▸ **REQUIREMENT**: Report every line of the data below that contains the string "záznamov", matching case exactly.

▸ **DATA EXTRACTS**:
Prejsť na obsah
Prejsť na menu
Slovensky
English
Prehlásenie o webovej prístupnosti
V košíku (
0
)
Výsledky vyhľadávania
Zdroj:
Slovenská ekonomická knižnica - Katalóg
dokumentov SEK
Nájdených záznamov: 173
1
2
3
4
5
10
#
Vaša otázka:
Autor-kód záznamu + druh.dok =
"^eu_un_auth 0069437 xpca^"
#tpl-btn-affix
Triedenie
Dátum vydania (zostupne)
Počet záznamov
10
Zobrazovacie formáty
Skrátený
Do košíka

--

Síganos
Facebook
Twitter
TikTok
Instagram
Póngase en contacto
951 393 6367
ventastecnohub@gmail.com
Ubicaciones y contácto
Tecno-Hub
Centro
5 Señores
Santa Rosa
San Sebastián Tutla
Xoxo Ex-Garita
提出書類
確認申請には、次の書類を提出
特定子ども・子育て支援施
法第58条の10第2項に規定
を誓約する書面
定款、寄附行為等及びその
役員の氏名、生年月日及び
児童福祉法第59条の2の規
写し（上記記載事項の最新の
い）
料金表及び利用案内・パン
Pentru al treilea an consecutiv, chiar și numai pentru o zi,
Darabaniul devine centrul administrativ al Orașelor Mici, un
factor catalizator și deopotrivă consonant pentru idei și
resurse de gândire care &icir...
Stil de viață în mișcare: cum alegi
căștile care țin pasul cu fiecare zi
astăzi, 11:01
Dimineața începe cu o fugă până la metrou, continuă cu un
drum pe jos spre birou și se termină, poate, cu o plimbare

▸ **YOUR RESPONSE**:
Nájdených záznamov: 173
Počet záznamov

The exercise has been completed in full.